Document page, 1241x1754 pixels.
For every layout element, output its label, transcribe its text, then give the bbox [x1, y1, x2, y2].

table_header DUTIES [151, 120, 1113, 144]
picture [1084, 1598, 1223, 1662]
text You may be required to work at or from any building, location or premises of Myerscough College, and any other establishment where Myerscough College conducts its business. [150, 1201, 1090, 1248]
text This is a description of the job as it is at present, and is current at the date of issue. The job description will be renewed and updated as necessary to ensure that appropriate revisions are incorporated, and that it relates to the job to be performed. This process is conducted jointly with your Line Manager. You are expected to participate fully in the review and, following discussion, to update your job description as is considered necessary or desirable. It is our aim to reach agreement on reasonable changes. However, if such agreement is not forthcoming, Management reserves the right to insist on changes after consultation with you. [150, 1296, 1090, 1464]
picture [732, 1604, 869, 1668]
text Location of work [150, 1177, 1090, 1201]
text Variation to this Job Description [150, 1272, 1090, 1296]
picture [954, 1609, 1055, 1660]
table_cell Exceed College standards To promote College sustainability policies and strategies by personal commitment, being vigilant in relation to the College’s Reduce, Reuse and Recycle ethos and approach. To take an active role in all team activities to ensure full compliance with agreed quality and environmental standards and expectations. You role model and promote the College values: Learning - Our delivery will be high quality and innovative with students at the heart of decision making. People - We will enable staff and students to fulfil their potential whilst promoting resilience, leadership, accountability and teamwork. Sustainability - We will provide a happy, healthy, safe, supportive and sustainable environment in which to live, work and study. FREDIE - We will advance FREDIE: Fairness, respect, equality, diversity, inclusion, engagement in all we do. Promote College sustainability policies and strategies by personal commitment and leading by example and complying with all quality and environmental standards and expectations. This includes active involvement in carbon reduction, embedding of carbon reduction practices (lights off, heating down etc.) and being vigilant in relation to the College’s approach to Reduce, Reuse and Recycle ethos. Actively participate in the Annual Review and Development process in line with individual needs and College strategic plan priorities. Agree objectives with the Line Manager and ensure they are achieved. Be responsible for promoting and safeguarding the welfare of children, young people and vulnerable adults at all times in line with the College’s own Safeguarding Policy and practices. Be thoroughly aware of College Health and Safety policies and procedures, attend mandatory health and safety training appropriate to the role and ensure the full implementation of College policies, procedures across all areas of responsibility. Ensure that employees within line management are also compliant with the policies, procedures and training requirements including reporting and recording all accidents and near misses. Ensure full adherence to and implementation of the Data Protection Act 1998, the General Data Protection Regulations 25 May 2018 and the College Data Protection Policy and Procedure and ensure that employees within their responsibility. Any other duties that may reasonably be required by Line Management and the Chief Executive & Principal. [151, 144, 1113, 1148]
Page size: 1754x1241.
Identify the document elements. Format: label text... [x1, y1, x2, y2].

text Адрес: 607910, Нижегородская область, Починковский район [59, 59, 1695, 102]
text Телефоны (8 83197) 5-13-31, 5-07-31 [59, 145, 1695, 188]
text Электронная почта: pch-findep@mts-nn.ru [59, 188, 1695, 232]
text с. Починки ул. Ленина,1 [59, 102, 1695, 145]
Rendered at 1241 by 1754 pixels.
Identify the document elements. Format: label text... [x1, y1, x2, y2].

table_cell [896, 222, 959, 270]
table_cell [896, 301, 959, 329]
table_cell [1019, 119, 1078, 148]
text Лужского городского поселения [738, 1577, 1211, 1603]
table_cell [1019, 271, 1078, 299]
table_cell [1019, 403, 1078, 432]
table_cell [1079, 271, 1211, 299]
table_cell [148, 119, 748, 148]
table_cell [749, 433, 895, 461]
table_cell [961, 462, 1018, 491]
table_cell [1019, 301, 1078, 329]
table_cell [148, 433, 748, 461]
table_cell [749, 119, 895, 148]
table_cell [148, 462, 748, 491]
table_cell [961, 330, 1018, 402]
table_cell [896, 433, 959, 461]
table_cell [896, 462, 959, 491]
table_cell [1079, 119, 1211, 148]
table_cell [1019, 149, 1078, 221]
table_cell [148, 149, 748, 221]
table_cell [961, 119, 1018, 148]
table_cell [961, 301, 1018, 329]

EXERCISE PROMPT: What you should do is return the records above exactly, leaving nothing out.

EXPECTED ANSWER:
Document page, 1241x1754 pixels.
For every layout element, output its label, transcribe its text, then give the bbox [x1, y1, x2, y2].

table_header DUTIES [151, 120, 1113, 144]
picture [1084, 1598, 1223, 1662]
text You may be required to work at or from any building, location or premises of Myerscough College, and any other establishment where Myerscough College conducts its business. [150, 1201, 1090, 1248]
text This is a description of the job as it is at present, and is current at the date of issue. The job description will be renewed and updated as necessary to ensure that appropriate revisions are incorporated, and that it relates to the job to be performed. This process is conducted jointly with your Line Manager. You are expected to participate fully in the review and, following discussion, to update your job description as is considered necessary or desirable. It is our aim to reach agreement on reasonable changes. However, if such agreement is not forthcoming, Management reserves the right to insist on changes after consultation with you. [150, 1296, 1090, 1464]
picture [732, 1604, 869, 1668]
text Location of work [150, 1177, 1090, 1201]
text Variation to this Job Description [150, 1272, 1090, 1296]
picture [954, 1609, 1055, 1660]
table_cell Exceed College standards To promote College sustainability policies and strategies by personal commitment, being vigilant in relation to the College’s Reduce, Reuse and Recycle ethos and approach. To take an active role in all team activities to ensure full compliance with agreed quality and environmental standards and expectations. You role model and promote the College values: Learning - Our delivery will be high quality and innovative with students at the heart of decision making. People - We will enable staff and students to fulfil their potential whilst promoting resilience, leadership, accountability and teamwork. Sustainability - We will provide a happy, healthy, safe, supportive and sustainable environment in which to live, work and study. FREDIE - We will advance FREDIE: Fairness, respect, equality, diversity, inclusion, engagement in all we do. Promote College sustainability policies and strategies by personal commitment and leading by example and complying with all quality and environmental standards and expectations. This includes active involvement in carbon reduction, embedding of carbon reduction practices (lights off, heating down etc.) and being vigilant in relation to the College’s approach to Reduce, Reuse and Recycle ethos. Actively participate in the Annual Review and Development process in line with individual needs and College strategic plan priorities. Agree objectives with the Line Manager and ensure they are achieved. Be responsible for promoting and safeguarding the welfare of children, young people and vulnerable adults at all times in line with the College’s own Safeguarding Policy and practices. Be thoroughly aware of College Health and Safety policies and procedures, attend mandatory health and safety training appropriate to the role and ensure the full implementation of College policies, procedures across all areas of responsibility. Ensure that employees within line management are also compliant with the policies, procedures and training requirements including reporting and recording all accidents and near misses. Ensure full adherence to and implementation of the Data Protection Act 1998, the General Data Protection Regulations 25 May 2018 and the College Data Protection Policy and Procedure and ensure that employees within their responsibility. Any other duties that may reasonably be required by Line Management and the Chief Executive & Principal. [151, 144, 1113, 1148]
Page size: 1754x1241.
Identify the document elements. Format: label text... [x1, y1, x2, y2].

text Адрес: 607910, Нижегородская область, Починковский район [59, 59, 1695, 102]
text Телефоны (8 83197) 5-13-31, 5-07-31 [59, 145, 1695, 188]
text Электронная почта: pch-findep@mts-nn.ru [59, 188, 1695, 232]
text с. Починки ул. Ленина,1 [59, 102, 1695, 145]
Rendered at 1241 by 1754 pixels.
Identify the document elements. Format: label text... [x1, y1, x2, y2].

table_cell [896, 222, 959, 270]
table_cell [896, 301, 959, 329]
table_cell [1019, 119, 1078, 148]
text Лужского городского поселения [738, 1577, 1211, 1603]
table_cell [1019, 271, 1078, 299]
table_cell [1019, 403, 1078, 432]
table_cell [1079, 271, 1211, 299]
table_cell [148, 119, 748, 148]
table_cell [749, 433, 895, 461]
table_cell [961, 462, 1018, 491]
table_cell [1019, 301, 1078, 329]
table_cell [148, 433, 748, 461]
table_cell [749, 119, 895, 148]
table_cell [148, 462, 748, 491]
table_cell [961, 330, 1018, 402]
table_cell [896, 433, 959, 461]
table_cell [896, 462, 959, 491]
table_cell [1079, 119, 1211, 148]
table_cell [1019, 149, 1078, 221]
table_cell [148, 149, 748, 221]
table_cell [961, 119, 1018, 148]
table_cell [961, 301, 1018, 329]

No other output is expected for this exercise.